- **TASK TO CARRY OUT**:
Below are some records; quote exactly the lines from the one that contains "brown stain highlights" through the one that contains "power microscopy histopathology", inclusive, and no others.

- **STORED DATA**:
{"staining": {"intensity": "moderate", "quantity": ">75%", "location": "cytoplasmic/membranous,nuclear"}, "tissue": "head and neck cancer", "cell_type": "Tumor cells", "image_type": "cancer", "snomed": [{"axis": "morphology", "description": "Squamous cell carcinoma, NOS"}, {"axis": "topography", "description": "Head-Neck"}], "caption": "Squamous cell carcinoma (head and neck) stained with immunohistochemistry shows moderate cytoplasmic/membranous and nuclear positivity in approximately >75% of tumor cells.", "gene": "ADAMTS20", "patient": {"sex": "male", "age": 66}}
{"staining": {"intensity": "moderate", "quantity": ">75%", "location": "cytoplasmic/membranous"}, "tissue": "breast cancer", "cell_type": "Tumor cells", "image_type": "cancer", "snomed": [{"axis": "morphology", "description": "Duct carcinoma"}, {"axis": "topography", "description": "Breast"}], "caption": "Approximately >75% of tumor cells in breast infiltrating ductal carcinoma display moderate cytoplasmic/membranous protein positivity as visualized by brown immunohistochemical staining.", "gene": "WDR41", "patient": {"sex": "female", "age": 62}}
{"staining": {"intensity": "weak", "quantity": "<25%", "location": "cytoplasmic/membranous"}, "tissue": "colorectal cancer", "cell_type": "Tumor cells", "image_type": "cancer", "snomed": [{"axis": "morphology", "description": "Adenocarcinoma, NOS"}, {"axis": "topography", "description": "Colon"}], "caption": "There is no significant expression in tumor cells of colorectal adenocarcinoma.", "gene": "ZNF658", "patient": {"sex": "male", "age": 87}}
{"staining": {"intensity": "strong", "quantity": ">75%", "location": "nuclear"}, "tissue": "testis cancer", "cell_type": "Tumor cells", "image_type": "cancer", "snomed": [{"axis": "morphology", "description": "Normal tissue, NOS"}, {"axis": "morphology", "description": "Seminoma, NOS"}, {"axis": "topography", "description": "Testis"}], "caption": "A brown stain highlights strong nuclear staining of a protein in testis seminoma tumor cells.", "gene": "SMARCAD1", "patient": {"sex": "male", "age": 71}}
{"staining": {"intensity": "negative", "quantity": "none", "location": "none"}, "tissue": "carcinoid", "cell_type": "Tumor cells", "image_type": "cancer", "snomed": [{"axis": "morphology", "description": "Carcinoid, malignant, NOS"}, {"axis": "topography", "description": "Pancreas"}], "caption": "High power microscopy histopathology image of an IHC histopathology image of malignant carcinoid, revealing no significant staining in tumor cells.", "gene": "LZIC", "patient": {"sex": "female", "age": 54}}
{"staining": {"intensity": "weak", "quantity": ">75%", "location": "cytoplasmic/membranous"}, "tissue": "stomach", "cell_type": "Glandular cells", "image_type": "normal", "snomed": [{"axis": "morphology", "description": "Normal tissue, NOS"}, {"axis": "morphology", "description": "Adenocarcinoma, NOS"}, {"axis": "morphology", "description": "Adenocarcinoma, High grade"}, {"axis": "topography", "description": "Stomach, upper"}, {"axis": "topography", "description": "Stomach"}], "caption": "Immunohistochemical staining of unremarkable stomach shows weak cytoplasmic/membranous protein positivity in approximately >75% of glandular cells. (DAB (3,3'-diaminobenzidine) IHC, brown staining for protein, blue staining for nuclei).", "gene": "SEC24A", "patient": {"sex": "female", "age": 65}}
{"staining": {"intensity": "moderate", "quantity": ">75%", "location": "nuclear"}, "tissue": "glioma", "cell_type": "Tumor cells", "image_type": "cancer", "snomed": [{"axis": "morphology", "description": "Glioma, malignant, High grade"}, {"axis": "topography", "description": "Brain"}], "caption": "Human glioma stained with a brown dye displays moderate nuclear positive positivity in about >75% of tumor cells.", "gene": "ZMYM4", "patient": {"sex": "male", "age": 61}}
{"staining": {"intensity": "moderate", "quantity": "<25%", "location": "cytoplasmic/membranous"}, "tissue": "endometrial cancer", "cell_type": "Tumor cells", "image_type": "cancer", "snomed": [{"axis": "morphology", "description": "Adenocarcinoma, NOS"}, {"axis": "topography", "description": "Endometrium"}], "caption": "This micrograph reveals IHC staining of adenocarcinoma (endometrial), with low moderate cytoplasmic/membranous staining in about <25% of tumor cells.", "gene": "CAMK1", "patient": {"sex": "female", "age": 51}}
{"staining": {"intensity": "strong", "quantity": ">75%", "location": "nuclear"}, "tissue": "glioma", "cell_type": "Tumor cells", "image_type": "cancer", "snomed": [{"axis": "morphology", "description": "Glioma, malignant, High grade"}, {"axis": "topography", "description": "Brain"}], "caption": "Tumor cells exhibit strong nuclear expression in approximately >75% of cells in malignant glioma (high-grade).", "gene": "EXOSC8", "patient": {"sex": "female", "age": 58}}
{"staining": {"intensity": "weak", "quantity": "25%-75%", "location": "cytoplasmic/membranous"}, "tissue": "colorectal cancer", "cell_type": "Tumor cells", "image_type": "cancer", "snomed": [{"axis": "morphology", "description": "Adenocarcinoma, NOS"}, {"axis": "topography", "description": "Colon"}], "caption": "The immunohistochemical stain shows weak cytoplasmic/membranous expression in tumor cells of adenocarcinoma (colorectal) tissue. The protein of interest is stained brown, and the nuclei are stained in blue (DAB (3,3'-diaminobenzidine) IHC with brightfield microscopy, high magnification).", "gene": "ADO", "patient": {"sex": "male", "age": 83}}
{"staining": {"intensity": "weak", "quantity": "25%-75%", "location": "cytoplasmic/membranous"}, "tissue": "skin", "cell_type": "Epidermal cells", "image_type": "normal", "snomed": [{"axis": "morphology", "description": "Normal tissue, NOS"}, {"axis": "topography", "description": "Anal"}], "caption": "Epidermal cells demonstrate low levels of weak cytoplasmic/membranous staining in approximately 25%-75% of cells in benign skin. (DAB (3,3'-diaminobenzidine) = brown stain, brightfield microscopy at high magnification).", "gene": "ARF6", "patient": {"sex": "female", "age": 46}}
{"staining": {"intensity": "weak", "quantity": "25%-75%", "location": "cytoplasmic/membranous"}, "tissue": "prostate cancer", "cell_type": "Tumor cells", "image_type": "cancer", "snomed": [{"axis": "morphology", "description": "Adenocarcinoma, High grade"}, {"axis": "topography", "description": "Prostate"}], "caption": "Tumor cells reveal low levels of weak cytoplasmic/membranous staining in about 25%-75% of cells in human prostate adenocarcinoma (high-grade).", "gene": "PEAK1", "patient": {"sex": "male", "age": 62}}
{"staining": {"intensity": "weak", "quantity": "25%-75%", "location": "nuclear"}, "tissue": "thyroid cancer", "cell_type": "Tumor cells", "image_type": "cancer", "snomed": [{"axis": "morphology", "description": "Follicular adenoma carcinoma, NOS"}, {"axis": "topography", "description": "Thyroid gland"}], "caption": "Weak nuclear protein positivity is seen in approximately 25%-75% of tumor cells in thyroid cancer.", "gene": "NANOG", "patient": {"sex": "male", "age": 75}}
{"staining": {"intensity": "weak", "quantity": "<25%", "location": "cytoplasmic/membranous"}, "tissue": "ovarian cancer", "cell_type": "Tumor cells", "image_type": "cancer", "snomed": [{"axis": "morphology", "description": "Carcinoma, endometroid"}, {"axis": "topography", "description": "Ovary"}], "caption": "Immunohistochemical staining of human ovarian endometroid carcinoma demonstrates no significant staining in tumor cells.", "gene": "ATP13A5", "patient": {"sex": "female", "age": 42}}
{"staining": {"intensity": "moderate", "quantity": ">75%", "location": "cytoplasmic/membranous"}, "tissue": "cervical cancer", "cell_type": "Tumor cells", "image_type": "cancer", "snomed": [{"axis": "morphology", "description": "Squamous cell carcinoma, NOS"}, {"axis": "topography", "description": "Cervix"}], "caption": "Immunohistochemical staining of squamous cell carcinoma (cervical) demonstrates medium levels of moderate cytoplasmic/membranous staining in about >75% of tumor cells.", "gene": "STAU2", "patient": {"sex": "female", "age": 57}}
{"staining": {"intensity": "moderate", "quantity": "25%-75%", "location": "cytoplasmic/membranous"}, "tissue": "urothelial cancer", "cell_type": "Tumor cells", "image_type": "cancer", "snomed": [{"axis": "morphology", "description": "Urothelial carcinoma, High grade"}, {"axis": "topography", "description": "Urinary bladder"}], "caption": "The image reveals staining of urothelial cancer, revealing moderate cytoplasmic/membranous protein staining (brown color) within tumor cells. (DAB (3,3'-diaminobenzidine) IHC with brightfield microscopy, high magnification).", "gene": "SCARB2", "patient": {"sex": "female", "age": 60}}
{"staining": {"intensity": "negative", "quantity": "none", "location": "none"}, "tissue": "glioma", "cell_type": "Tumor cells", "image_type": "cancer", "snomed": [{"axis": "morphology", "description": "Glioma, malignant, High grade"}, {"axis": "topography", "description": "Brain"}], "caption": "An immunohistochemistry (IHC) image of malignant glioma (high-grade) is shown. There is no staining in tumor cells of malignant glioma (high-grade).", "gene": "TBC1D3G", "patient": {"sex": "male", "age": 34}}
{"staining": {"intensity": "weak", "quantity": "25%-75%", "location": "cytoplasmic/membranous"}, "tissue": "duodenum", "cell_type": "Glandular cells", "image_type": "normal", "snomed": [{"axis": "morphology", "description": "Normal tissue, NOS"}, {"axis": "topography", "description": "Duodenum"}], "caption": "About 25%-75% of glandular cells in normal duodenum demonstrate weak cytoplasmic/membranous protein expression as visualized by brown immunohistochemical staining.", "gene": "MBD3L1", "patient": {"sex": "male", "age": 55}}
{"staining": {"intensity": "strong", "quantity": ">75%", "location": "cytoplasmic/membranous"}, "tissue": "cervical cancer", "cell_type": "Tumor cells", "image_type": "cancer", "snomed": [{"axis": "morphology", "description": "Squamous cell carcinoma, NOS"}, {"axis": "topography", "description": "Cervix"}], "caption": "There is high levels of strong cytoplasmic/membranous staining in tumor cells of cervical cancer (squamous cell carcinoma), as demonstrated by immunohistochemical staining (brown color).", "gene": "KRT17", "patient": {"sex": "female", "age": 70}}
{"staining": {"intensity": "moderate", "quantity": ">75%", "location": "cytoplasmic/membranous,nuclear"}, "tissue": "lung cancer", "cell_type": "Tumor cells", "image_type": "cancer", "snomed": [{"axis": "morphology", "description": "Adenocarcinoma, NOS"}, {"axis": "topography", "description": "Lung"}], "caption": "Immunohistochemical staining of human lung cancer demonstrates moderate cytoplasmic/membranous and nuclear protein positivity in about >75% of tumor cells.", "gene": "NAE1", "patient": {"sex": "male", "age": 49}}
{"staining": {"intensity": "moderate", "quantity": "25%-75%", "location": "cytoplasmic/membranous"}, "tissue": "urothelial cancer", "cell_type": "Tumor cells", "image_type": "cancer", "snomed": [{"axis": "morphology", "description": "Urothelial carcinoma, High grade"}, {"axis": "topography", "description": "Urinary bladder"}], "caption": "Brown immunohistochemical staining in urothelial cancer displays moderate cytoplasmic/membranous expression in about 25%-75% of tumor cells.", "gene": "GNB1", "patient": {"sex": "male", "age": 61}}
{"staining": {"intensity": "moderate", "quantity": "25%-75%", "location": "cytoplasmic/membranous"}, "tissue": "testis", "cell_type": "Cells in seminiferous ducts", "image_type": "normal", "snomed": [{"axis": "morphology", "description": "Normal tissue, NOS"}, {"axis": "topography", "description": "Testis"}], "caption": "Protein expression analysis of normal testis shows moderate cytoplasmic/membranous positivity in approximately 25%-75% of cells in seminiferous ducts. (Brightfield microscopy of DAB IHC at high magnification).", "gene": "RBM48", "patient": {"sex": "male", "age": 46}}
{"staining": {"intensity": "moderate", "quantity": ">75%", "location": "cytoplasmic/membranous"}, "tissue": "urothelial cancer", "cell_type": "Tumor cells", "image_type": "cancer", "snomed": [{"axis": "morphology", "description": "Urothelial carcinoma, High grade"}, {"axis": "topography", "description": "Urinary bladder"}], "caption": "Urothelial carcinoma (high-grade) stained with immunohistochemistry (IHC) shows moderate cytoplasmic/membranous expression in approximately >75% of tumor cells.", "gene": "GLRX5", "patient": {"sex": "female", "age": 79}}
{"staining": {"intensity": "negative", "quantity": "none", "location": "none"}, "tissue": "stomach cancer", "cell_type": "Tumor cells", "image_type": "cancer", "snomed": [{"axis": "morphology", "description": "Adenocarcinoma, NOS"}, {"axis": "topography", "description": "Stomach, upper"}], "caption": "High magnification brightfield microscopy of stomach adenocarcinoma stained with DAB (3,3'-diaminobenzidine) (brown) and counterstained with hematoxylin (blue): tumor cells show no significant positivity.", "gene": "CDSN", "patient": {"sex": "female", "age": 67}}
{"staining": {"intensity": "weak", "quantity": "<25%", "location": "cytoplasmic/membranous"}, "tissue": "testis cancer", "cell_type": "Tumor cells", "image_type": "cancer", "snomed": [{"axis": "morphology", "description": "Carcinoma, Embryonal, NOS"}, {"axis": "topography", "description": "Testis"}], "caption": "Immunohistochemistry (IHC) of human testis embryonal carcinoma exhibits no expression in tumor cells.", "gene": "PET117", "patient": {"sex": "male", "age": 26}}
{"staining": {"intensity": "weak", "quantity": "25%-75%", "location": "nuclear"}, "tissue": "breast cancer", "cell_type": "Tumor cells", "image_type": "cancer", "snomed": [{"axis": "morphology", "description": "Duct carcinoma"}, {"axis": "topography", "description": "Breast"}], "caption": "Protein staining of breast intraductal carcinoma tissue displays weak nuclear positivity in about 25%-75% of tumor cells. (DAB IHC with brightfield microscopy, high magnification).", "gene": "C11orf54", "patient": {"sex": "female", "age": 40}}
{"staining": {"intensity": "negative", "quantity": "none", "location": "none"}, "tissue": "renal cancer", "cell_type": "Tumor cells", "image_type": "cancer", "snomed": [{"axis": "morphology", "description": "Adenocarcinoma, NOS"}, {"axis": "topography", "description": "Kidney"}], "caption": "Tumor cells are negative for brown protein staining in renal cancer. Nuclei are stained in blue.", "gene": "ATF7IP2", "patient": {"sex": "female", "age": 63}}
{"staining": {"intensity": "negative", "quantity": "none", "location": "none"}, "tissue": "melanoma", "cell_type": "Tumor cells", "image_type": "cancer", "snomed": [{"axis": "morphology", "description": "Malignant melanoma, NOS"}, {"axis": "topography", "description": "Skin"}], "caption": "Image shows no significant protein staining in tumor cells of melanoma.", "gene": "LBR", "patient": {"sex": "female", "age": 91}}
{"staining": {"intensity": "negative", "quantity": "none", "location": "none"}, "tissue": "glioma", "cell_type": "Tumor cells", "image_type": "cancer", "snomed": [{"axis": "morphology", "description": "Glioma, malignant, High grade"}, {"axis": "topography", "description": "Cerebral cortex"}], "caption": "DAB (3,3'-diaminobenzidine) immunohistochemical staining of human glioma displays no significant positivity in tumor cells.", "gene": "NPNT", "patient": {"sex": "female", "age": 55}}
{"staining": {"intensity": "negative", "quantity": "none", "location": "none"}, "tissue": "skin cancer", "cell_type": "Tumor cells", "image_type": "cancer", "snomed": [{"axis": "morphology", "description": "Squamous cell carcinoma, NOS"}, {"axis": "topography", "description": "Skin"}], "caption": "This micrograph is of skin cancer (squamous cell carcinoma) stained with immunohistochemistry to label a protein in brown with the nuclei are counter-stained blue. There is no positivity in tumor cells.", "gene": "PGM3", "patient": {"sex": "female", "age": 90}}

- **TASK RESULT**:
{"staining": {"intensity": "strong", "quantity": ">75%", "location": "nuclear"}, "tissue": "testis cancer", "cell_type": "Tumor cells", "image_type": "cancer", "snomed": [{"axis": "morphology", "description": "Normal tissue, NOS"}, {"axis": "morphology", "description": "Seminoma, NOS"}, {"axis": "topography", "description": "Testis"}], "caption": "A brown stain highlights strong nuclear staining of a protein in testis seminoma tumor cells.", "gene": "SMARCAD1", "patient": {"sex": "male", "age": 71}}
{"staining": {"intensity": "negative", "quantity": "none", "location": "none"}, "tissue": "carcinoid", "cell_type": "Tumor cells", "image_type": "cancer", "snomed": [{"axis": "morphology", "description": "Carcinoid, malignant, NOS"}, {"axis": "topography", "description": "Pancreas"}], "caption": "High power microscopy histopathology image of an IHC histopathology image of malignant carcinoid, revealing no significant staining in tumor cells.", "gene": "LZIC", "patient": {"sex": "female", "age": 54}}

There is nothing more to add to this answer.